▶ **ACTIVITY**: From the records below, please repeat exactly the line that has "- MIXED 基于STATMENT和ROW两种模式的混合复制(mixed-based", the line that has "- 2（实时写，延迟刷）每次事务提交都仅写入到os buffer，然后是每秒调用fsync()将os", and every line between them, and nothing else.

▶ **DATASET RECORDS**:
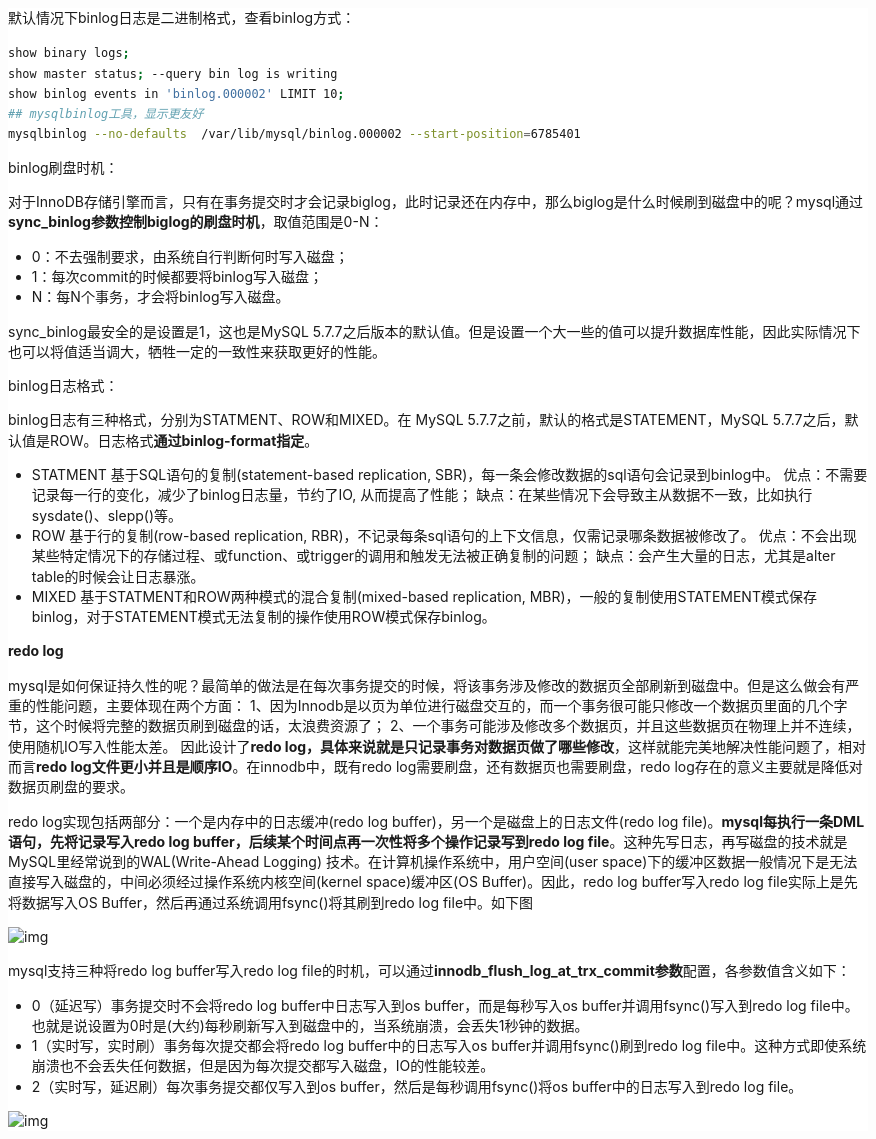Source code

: 默认情况下binlog日志是二进制格式，查看binlog方式：

```bash
show binary logs;
show master status; --query bin log is writing
show binlog events in 'binlog.000002' LIMIT 10;
## mysqlbinlog工具，显示更友好
mysqlbinlog --no-defaults  /var/lib/mysql/binlog.000002 --start-position=6785401
```

binlog刷盘时机：

对于InnoDB存储引擎而言，只有在事务提交时才会记录biglog，此时记录还在内存中，那么biglog是什么时候刷到磁盘中的呢？mysql通过**sync_binlog参数控制biglog的刷盘时机**，取值范围是0-N：

- 0：不去强制要求，由系统自行判断何时写入磁盘；
- 1：每次commit的时候都要将binlog写入磁盘；
- N：每N个事务，才会将binlog写入磁盘。

sync_binlog最安全的是设置是1，这也是MySQL 5.7.7之后版本的默认值。但是设置一个大一些的值可以提升数据库性能，因此实际情况下也可以将值适当调大，牺牲一定的一致性来获取更好的性能。

binlog日志格式：

binlog日志有三种格式，分别为STATMENT、ROW和MIXED。在 MySQL 5.7.7之前，默认的格式是STATEMENT，MySQL 5.7.7之后，默认值是ROW。日志格式**通过binlog-format指定**。

- STATMENT 基于SQL语句的复制(statement-based replication, SBR)，每一条会修改数据的sql语句会记录到binlog中。 优点：不需要记录每一行的变化，减少了binlog日志量，节约了IO, 从而提高了性能； 缺点：在某些情况下会导致主从数据不一致，比如执行sysdate()、slepp()等。
- ROW 基于行的复制(row-based replication, RBR)，不记录每条sql语句的上下文信息，仅需记录哪条数据被修改了。 优点：不会出现某些特定情况下的存储过程、或function、或trigger的调用和触发无法被正确复制的问题； 缺点：会产生大量的日志，尤其是alter table的时候会让日志暴涨。
- MIXED 基于STATMENT和ROW两种模式的混合复制(mixed-based replication, MBR)，一般的复制使用STATEMENT模式保存binlog，对于STATEMENT模式无法复制的操作使用ROW模式保存binlog。

**redo log**

mysql是如何保证持久性的呢？最简单的做法是在每次事务提交的时候，将该事务涉及修改的数据页全部刷新到磁盘中。但是这么做会有严重的性能问题，主要体现在两个方面：
1、因为Innodb是以页为单位进行磁盘交互的，而一个事务很可能只修改一个数据页里面的几个字节，这个时候将完整的数据页刷到磁盘的话，太浪费资源了；
2、一个事务可能涉及修改多个数据页，并且这些数据页在物理上并不连续，使用随机IO写入性能太差。
因此设计了**redo log，具体来说就是只记录事务对数据页做了哪些修改**，这样就能完美地解决性能问题了，相对而言**redo log文件更小并且是顺序IO**。在innodb中，既有redo log需要刷盘，还有数据页也需要刷盘，redo log存在的意义主要就是降低对数据页刷盘的要求。

redo log实现包括两部分：一个是内存中的日志缓冲(redo log buffer)，另一个是磁盘上的日志文件(redo log file)。**mysql每执行一条DML语句，先将记录写入redo log buffer，后续某个时间点再一次性将多个操作记录写到redo log file**。这种先写日志，再写磁盘的技术就是MySQL里经常说到的WAL(Write-Ahead Logging) 技术。在计算机操作系统中，用户空间(user space)下的缓冲区数据一般情况下是无法直接写入磁盘的，中间必须经过操作系统内核空间(kernel space)缓冲区(OS Buffer)。因此，redo log buffer写入redo log file实际上是先将数据写入OS Buffer，然后再通过系统调用fsync()将其刷到redo log file中。如下图

![img](https://img-blog.csdnimg.cn/img_convert/1b08b33f7ce5c6c23d5712d4ae98c502.png)

mysql支持三种将redo log buffer写入redo log file的时机，可以通过**innodb_flush_log_at_trx_commit参数**配置，各参数值含义如下：

- 0（延迟写）事务提交时不会将redo log buffer中日志写入到os buffer，而是每秒写入os buffer并调用fsync()写入到redo log file中。也就是说设置为0时是(大约)每秒刷新写入到磁盘中的，当系统崩溃，会丢失1秒钟的数据。
- 1（实时写，实时刷）事务每次提交都会将redo log buffer中的日志写入os buffer并调用fsync()刷到redo log file中。这种方式即使系统崩溃也不会丢失任何数据，但是因为每次提交都写入磁盘，IO的性能较差。
- 2（实时写，延迟刷）每次事务提交都仅写入到os buffer，然后是每秒调用fsync()将os buffer中的日志写入到redo log file。

![img](https://img-blog.csdnimg.cn/img_convert/6a8648b2e1d69a4d1a40f86274c12d4a.png)
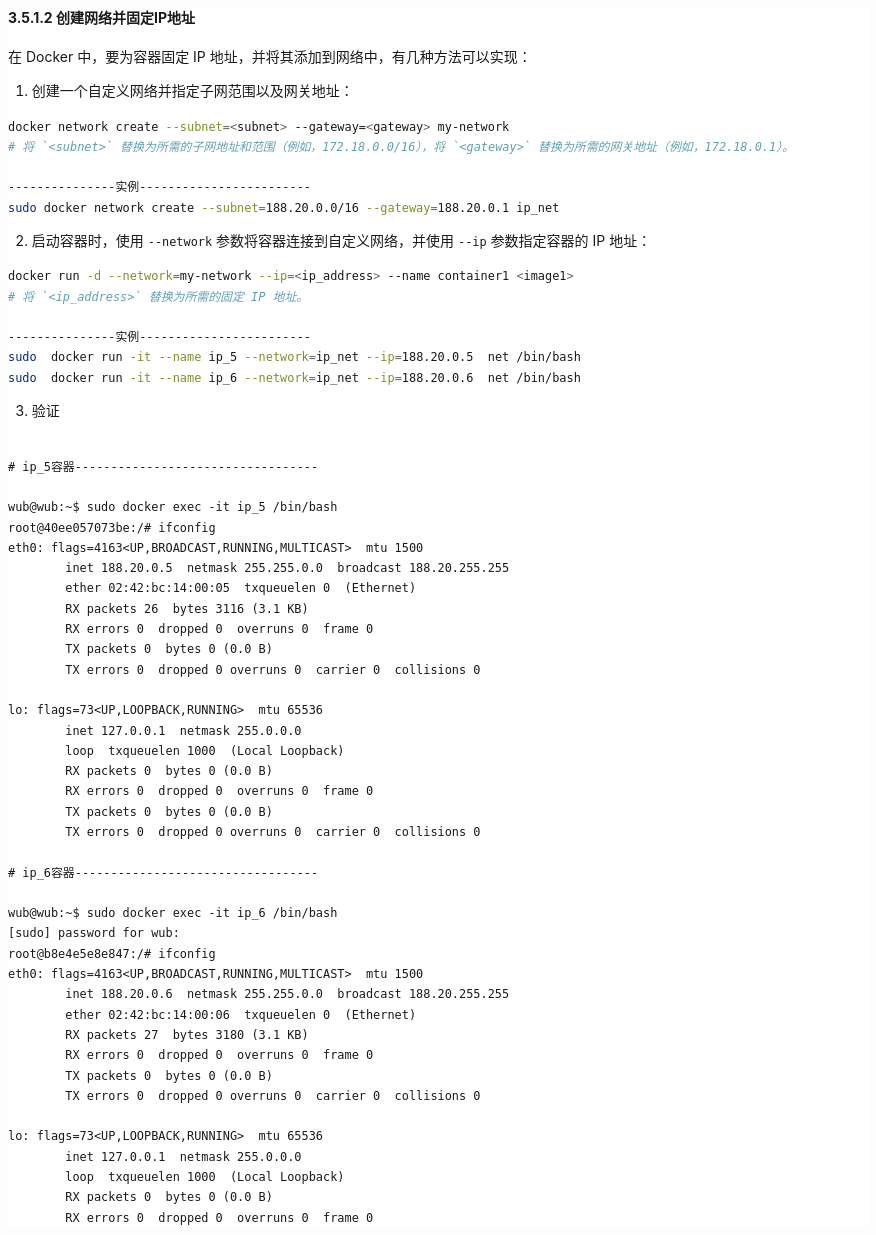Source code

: #### 3.5.1.2 创建网络并固定IP地址

在 Docker 中，要为容器固定 IP 地址，并将其添加到网络中，有几种方法可以实现：

1. 创建一个自定义网络并指定子网范围以及网关地址：
```bash
docker network create --subnet=<subnet> --gateway=<gateway> my-network
# 将 `<subnet>` 替换为所需的子网地址和范围（例如，172.18.0.0/16），将 `<gateway>` 替换为所需的网关地址（例如，172.18.0.1）。
 
---------------实例------------------------
sudo docker network create --subnet=188.20.0.0/16 --gateway=188.20.0.1 ip_net

```

2. 启动容器时，使用 `--network` 参数将容器连接到自定义网络，并使用 `--ip` 参数指定容器的 IP 地址：
```bash
docker run -d --network=my-network --ip=<ip_address> --name container1 <image1>
# 将 `<ip_address>` 替换为所需的固定 IP 地址。

---------------实例------------------------
sudo  docker run -it --name ip_5 --network=ip_net --ip=188.20.0.5  net /bin/bash
sudo  docker run -it --name ip_6 --network=ip_net --ip=188.20.0.6  net /bin/bash
```

3. 验证

```shell

# ip_5容器----------------------------------

wub@wub:~$ sudo docker exec -it ip_5 /bin/bash
root@40ee057073be:/# ifconfig 
eth0: flags=4163<UP,BROADCAST,RUNNING,MULTICAST>  mtu 1500
        inet 188.20.0.5  netmask 255.255.0.0  broadcast 188.20.255.255
        ether 02:42:bc:14:00:05  txqueuelen 0  (Ethernet)
        RX packets 26  bytes 3116 (3.1 KB)
        RX errors 0  dropped 0  overruns 0  frame 0
        TX packets 0  bytes 0 (0.0 B)
        TX errors 0  dropped 0 overruns 0  carrier 0  collisions 0

lo: flags=73<UP,LOOPBACK,RUNNING>  mtu 65536
        inet 127.0.0.1  netmask 255.0.0.0
        loop  txqueuelen 1000  (Local Loopback)
        RX packets 0  bytes 0 (0.0 B)
        RX errors 0  dropped 0  overruns 0  frame 0
        TX packets 0  bytes 0 (0.0 B)
        TX errors 0  dropped 0 overruns 0  carrier 0  collisions 0

# ip_6容器----------------------------------

wub@wub:~$ sudo docker exec -it ip_6 /bin/bash
[sudo] password for wub: 
root@b8e4e5e8e847:/# ifconfig 
eth0: flags=4163<UP,BROADCAST,RUNNING,MULTICAST>  mtu 1500
        inet 188.20.0.6  netmask 255.255.0.0  broadcast 188.20.255.255
        ether 02:42:bc:14:00:06  txqueuelen 0  (Ethernet)
        RX packets 27  bytes 3180 (3.1 KB)
        RX errors 0  dropped 0  overruns 0  frame 0
        TX packets 0  bytes 0 (0.0 B)
        TX errors 0  dropped 0 overruns 0  carrier 0  collisions 0

lo: flags=73<UP,LOOPBACK,RUNNING>  mtu 65536
        inet 127.0.0.1  netmask 255.0.0.0
        loop  txqueuelen 1000  (Local Loopback)
        RX packets 0  bytes 0 (0.0 B)
        RX errors 0  dropped 0  overruns 0  frame 0
```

▶ **RESPONSE TO THIS EXERCISE**:
- MIXED 基于STATMENT和ROW两种模式的混合复制(mixed-based replication, MBR)，一般的复制使用STATEMENT模式保存binlog，对于STATEMENT模式无法复制的操作使用ROW模式保存binlog。

**redo log**

mysql是如何保证持久性的呢？最简单的做法是在每次事务提交的时候，将该事务涉及修改的数据页全部刷新到磁盘中。但是这么做会有严重的性能问题，主要体现在两个方面：
1、因为Innodb是以页为单位进行磁盘交互的，而一个事务很可能只修改一个数据页里面的几个字节，这个时候将完整的数据页刷到磁盘的话，太浪费资源了；
2、一个事务可能涉及修改多个数据页，并且这些数据页在物理上并不连续，使用随机IO写入性能太差。
因此设计了**redo log，具体来说就是只记录事务对数据页做了哪些修改**，这样就能完美地解决性能问题了，相对而言**redo log文件更小并且是顺序IO**。在innodb中，既有redo log需要刷盘，还有数据页也需要刷盘，redo log存在的意义主要就是降低对数据页刷盘的要求。

redo log实现包括两部分：一个是内存中的日志缓冲(redo log buffer)，另一个是磁盘上的日志文件(redo log file)。**mysql每执行一条DML语句，先将记录写入redo log buffer，后续某个时间点再一次性将多个操作记录写到redo log file**。这种先写日志，再写磁盘的技术就是MySQL里经常说到的WAL(Write-Ahead Logging) 技术。在计算机操作系统中，用户空间(user space)下的缓冲区数据一般情况下是无法直接写入磁盘的，中间必须经过操作系统内核空间(kernel space)缓冲区(OS Buffer)。因此，redo log buffer写入redo log file实际上是先将数据写入OS Buffer，然后再通过系统调用fsync()将其刷到redo log file中。如下图

![img](https://img-blog.csdnimg.cn/img_convert/1b08b33f7ce5c6c23d5712d4ae98c502.png)

mysql支持三种将redo log buffer写入redo log file的时机，可以通过**innodb_flush_log_at_trx_commit参数**配置，各参数值含义如下：

- 0（延迟写）事务提交时不会将redo log buffer中日志写入到os buffer，而是每秒写入os buffer并调用fsync()写入到redo log file中。也就是说设置为0时是(大约)每秒刷新写入到磁盘中的，当系统崩溃，会丢失1秒钟的数据。
- 1（实时写，实时刷）事务每次提交都会将redo log buffer中的日志写入os buffer并调用fsync()刷到redo log file中。这种方式即使系统崩溃也不会丢失任何数据，但是因为每次提交都写入磁盘，IO的性能较差。
- 2（实时写，延迟刷）每次事务提交都仅写入到os buffer，然后是每秒调用fsync()将os buffer中的日志写入到redo log file。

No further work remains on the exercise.